***** Texto proporcionado

Como el otro día, en la Gran Fiesta. Estábamos todos contentos y agradecidos porque Tú nos has dado esta bella hacienda. Porque nos has provisto de todo lo que necesitamos y porque nos tenemos los unos a los otros para sostenernos y gozarnos. Llegó el momento más importante de la celebración y le rogamos a uno de los nuestros que dijera las palabras para el brindis. Todos asíamos, expectantes, la copa con nuestra mano, dispuestos para alzarla.
Comenzó recordando tu generosidad, tu entrega y tu gran renuncia por amor a cada uno de nosotros. Y entonces nos dijo que, siguiendo tu ejemplo, los que habíamos nacido en la finca, debíamos empezar a sacar de las paredes las fotografías de los abuelos y bisabuelos. Y a tirar para siempre el vestido de novia y el ajuar heredados de nuestra madre. Y que volviéramos a arrancar de los campos los árboles que apenas están comenzando a cobrar fuerza después de la Época Oscura, en que casi todos fueron quemados. Y que nunca más volviéramos a entonar las dulces nanas doradas que oímos en nuestros primeros sueños. Por amor a ti, decía. Como Tú habías hecho, exhortaba.
Y se hizo el silencio. Y pensábamos en tus palabras, en cómo nos has mandado honrar a nuestros padres y venerar la buena herencia recibida. Todavía con la copa en la mano, masticábamos atónitos lo acabado de oír por boca de éste que consideramos un hermano. Porque él sí tiene sus fotos familiares colgadas, y planta lo que quiere, y guarda en sus armarios lo que le apetece, y canta, palmea y zapatea según su gusto. En su casa con ricas puertas y ventanas forjadas, en la finca que le hizo un hueco para vivir en paz. En la tierra donde cantará si es necesario esas nanas despreciadas para hacer un buen negocio.
Porque te amamos a ti, Señor, y porque la fiesta era tuya, como tantas veces antes nos tragamos el nudo que se nos había hecho en la garganta y las lágrimas, alzamos la copa y brindamos en tu honor.

**********

Según el texto, ¿qué les dijo a los nacidos en la finca el que pronunció las palabras del brindis que debían hacer? Enumera todas esas acciones. Los ítems no guardan relación con el texto.

***** Registros de datos

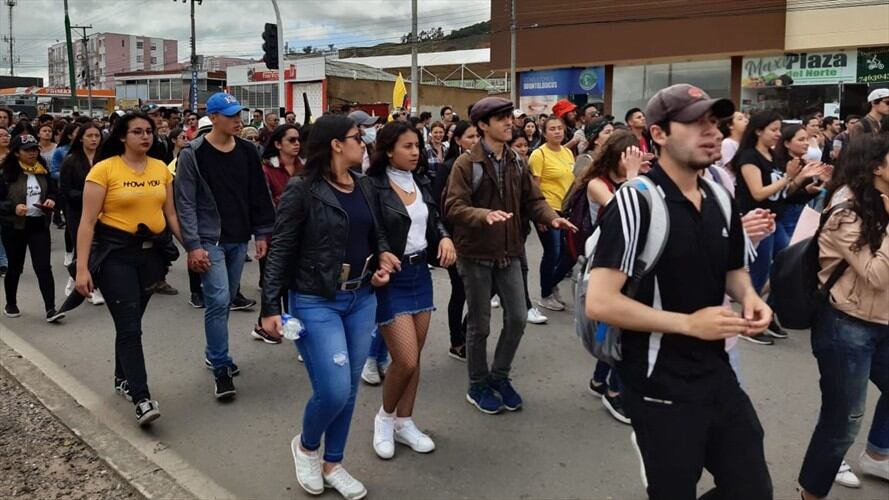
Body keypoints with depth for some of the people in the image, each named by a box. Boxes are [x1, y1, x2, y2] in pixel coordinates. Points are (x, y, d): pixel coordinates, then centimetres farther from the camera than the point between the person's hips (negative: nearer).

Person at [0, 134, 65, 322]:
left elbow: (53, 192, 17)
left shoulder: (43, 171, 5)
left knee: (43, 267, -6)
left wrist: (52, 201, -4)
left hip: (39, 225, 2)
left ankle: (50, 309, -8)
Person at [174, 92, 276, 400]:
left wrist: (262, 233, 5)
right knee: (218, 300, -11)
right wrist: (193, 245, -16)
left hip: (238, 240, 5)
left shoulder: (247, 151, 6)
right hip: (209, 240, -5)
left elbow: (259, 195, 10)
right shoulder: (193, 154, -9)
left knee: (226, 301, 14)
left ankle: (214, 354, 31)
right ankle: (221, 368, -1)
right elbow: (186, 203, -11)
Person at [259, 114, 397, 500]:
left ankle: (333, 464, 32)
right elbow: (280, 251, -10)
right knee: (333, 391, -10)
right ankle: (306, 446, 23)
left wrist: (383, 256, -2)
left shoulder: (366, 187, 7)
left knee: (349, 389, 12)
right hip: (316, 302, -6)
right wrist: (271, 306, -13)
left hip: (362, 299, 6)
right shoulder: (302, 191, -12)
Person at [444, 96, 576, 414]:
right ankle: (477, 386, 24)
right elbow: (453, 207, -20)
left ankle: (500, 377, 29)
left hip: (509, 253, 6)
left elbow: (532, 200, 7)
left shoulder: (515, 163, 7)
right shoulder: (466, 164, -12)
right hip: (476, 255, -5)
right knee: (479, 324, 6)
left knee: (517, 318, 8)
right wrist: (485, 215, -37)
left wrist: (551, 218, -13)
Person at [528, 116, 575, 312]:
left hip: (567, 210, 7)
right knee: (553, 254, 0)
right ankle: (545, 296, 18)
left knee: (571, 252, 9)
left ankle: (552, 284, 33)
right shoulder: (539, 154, -11)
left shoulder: (568, 152, 10)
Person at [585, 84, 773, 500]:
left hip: (718, 375, 7)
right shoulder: (636, 201, -18)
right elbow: (599, 302, -23)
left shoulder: (720, 198, 6)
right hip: (660, 387, -7)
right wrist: (689, 323, -22)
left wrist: (747, 295, 0)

**********

_Respuesta_.
- Empezar a sacar de las paredes las fotografías de los abuelos y bisabuelos.
- Tirar para siempre el vestido de novia y el ajuar heredados de su madre.
- Volver a arrancar de los campos los árboles que apenas están comenzando a cobrar fuerza después de la Época Oscura.
- No volver a entonar nunca más las dulces nanas doradas que oyeron en sus primeros sueños.